GOAL OF THE EXERCISE: Rewrite every line of the records below as a JSON list of strings, one string per line, and skip any blank lines. Leave the pictures out of the answer.

RECORDS SUPPLIED:

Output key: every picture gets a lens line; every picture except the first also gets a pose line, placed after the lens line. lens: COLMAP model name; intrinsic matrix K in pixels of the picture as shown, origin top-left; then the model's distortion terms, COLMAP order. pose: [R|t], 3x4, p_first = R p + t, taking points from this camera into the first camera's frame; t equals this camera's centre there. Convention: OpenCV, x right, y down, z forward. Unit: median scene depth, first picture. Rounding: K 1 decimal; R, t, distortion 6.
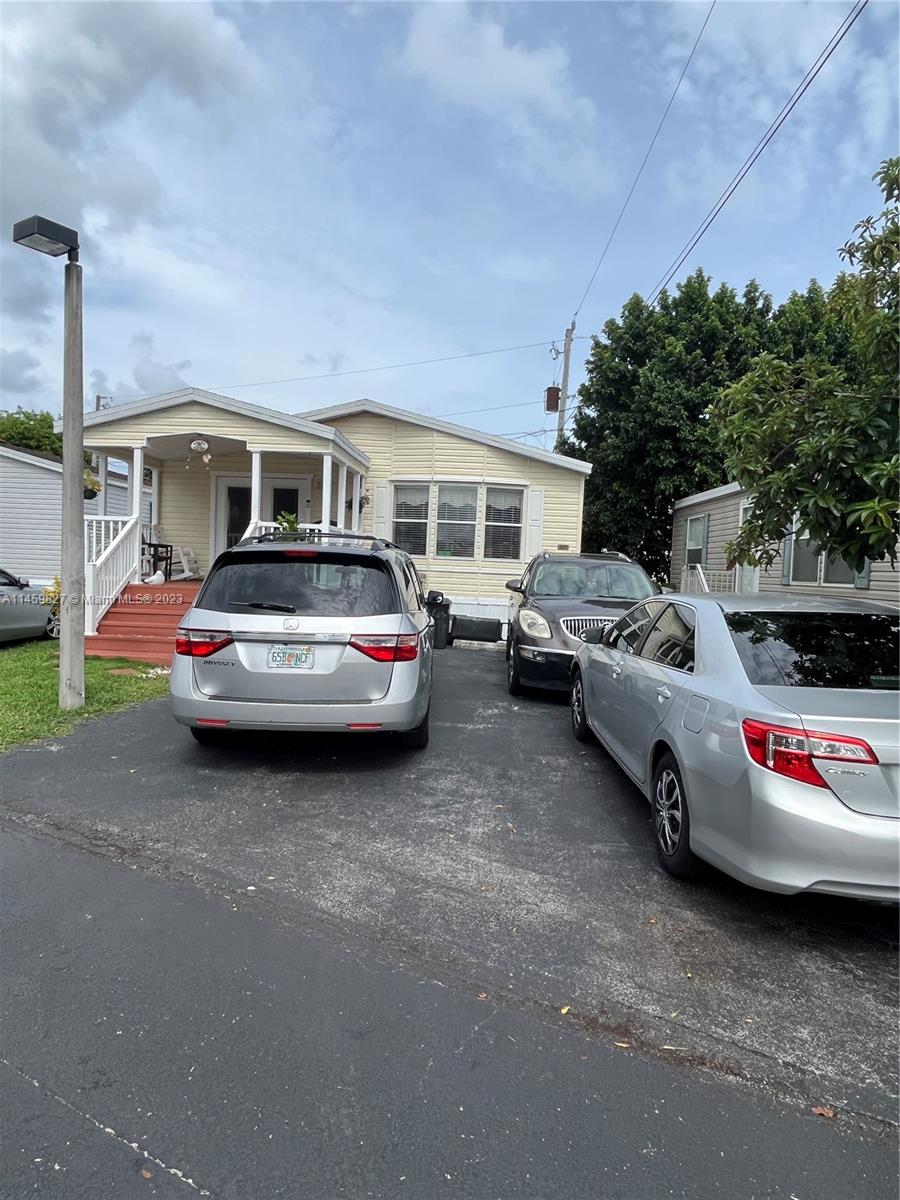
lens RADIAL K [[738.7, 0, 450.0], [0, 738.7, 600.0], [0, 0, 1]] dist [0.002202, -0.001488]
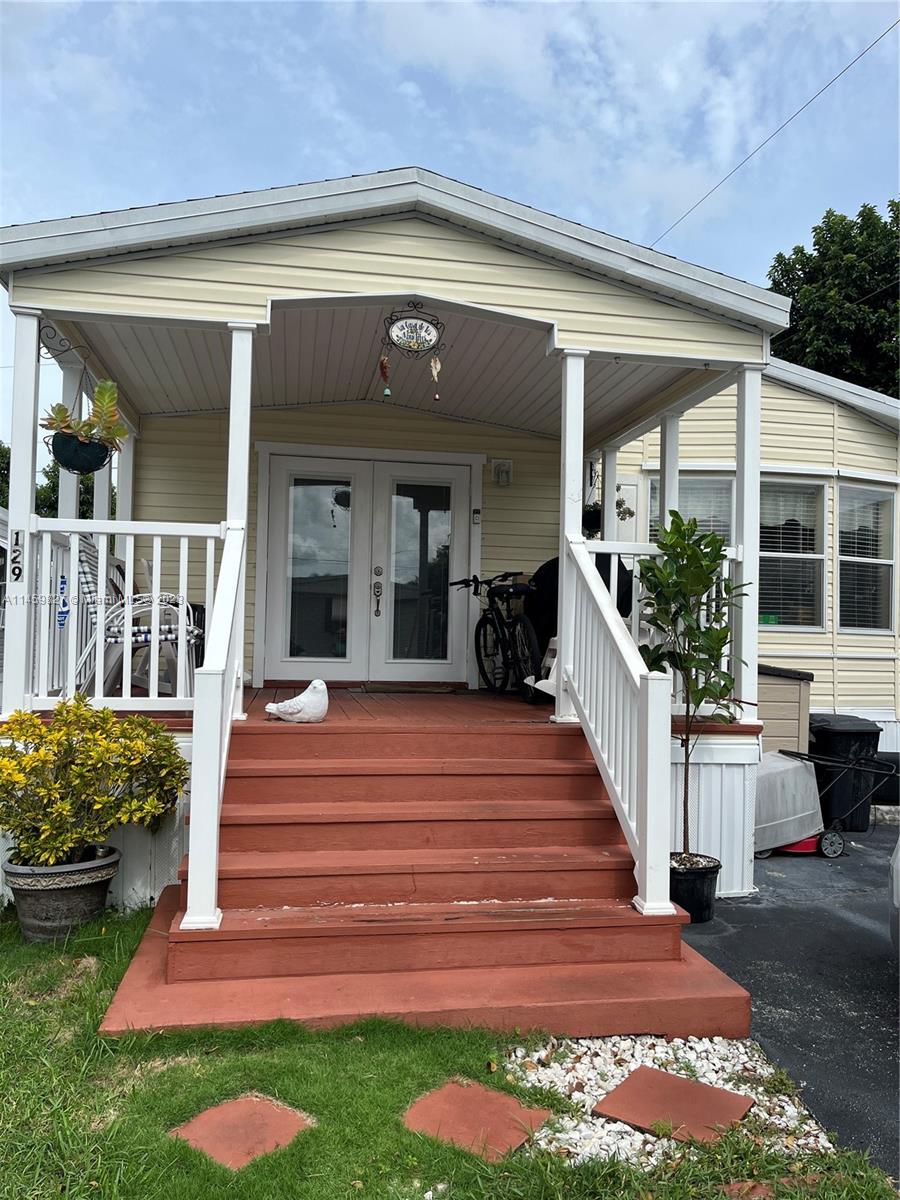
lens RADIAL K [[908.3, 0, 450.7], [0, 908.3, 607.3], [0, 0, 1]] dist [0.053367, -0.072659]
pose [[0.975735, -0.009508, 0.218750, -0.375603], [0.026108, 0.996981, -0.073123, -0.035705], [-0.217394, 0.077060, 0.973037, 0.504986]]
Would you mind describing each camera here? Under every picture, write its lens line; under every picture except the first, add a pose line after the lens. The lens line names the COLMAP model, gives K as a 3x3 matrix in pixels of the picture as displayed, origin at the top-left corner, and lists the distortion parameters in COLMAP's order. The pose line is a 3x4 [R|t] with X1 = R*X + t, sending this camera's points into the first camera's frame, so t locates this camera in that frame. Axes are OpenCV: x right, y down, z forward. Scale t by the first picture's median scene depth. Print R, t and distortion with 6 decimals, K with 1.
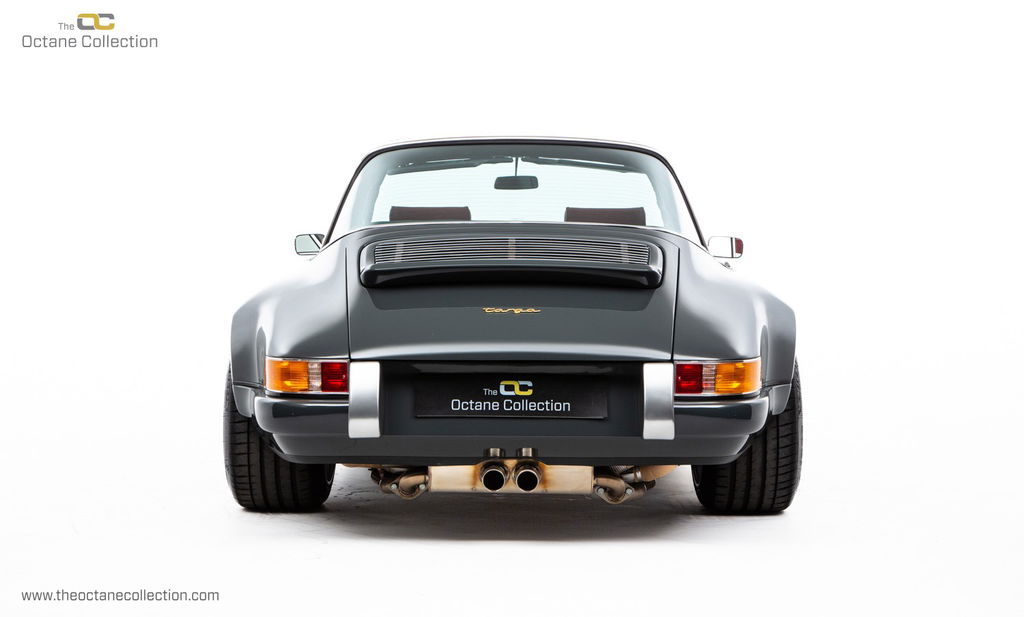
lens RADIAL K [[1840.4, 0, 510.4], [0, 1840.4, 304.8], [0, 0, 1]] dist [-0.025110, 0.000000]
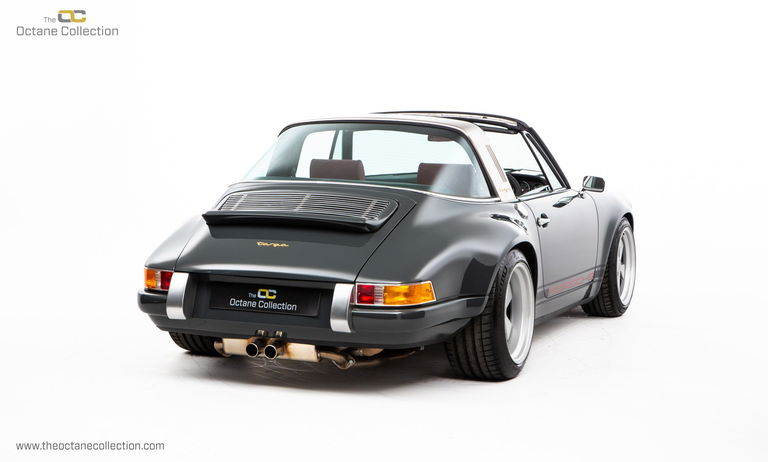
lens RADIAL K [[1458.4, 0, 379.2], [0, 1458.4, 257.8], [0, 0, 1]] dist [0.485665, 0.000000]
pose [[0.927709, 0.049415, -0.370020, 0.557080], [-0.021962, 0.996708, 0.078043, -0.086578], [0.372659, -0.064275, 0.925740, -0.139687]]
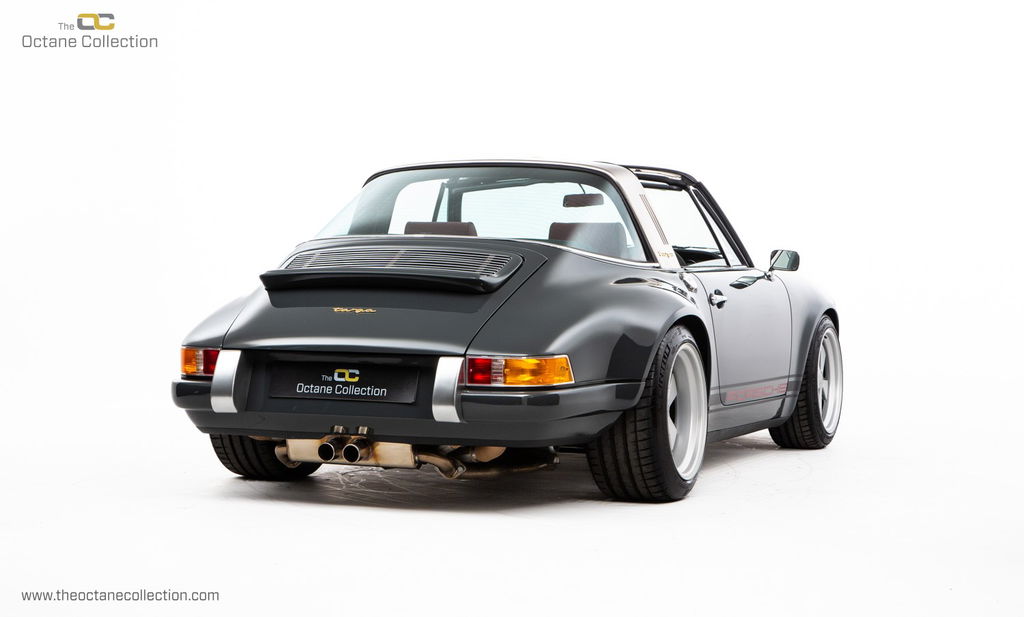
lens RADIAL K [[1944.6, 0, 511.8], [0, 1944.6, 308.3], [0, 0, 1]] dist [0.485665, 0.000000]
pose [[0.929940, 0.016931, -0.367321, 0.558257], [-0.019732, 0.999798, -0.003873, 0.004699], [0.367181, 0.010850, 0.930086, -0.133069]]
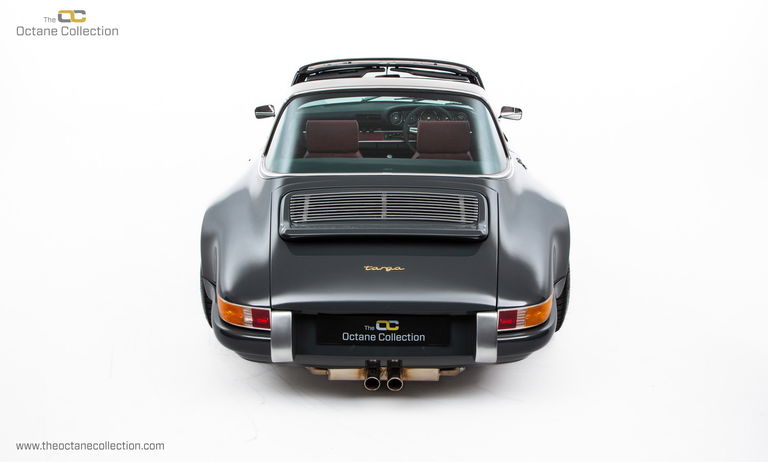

SOLUTION TO THIS EXERCISE:
[
  "Output key: every picture gets a lens line; every picture except the first also gets a pose line, placed after the lens line. lens: COLMAP model name; intrinsic matrix K in pixels of the picture as shown, origin top-left; then the model's distortion terms, COLMAP order. pose: [R|t], 3x4, p_first = R p + t, taking points from this camera into the first camera's frame; t equals this camera's centre there. Convention: OpenCV, x right, y down, z forward. Unit: median scene depth, first picture. Rounding: K 1 decimal; R, t, distortion 6.",
  "lens RADIAL K [[738.7, 0, 450.0], [0, 738.7, 600.0], [0, 0, 1]] dist [0.002202, -0.001488]",
  "lens RADIAL K [[908.3, 0, 450.7], [0, 908.3, 607.3], [0, 0, 1]] dist [0.053367, -0.072659]",
  "pose [[0.975735, -0.009508, 0.218750, -0.375603], [0.026108, 0.996981, -0.073123, -0.035705], [-0.217394, 0.077060, 0.973037, 0.504986]]",
  "Would you mind describing each camera here? Under every picture, write its lens line; under every picture except the first, add a pose line after the lens. The lens line names the COLMAP model, gives K as a 3x3 matrix in pixels of the picture as displayed, origin at the top-left corner, and lists the distortion parameters in COLMAP's order. The pose line is a 3x4 [R|t] with X1 = R*X + t, sending this camera's points into the first camera's frame, so t locates this camera in that frame. Axes are OpenCV: x right, y down, z forward. Scale t by the first picture's median scene depth. Print R, t and distortion with 6 decimals, K with 1.",
  "lens RADIAL K [[1840.4, 0, 510.4], [0, 1840.4, 304.8], [0, 0, 1]] dist [-0.025110, 0.000000]",
  "lens RADIAL K [[1458.4, 0, 379.2], [0, 1458.4, 257.8], [0, 0, 1]] dist [0.485665, 0.000000]",
  "pose [[0.927709, 0.049415, -0.370020, 0.557080], [-0.021962, 0.996708, 0.078043, -0.086578], [0.372659, -0.064275, 0.925740, -0.139687]]",
  "lens RADIAL K [[1944.6, 0, 511.8], [0, 1944.6, 308.3], [0, 0, 1]] dist [0.485665, 0.000000]",
  "pose [[0.929940, 0.016931, -0.367321, 0.558257], [-0.019732, 0.999798, -0.003873, 0.004699], [0.367181, 0.010850, 0.930086, -0.133069]]"
]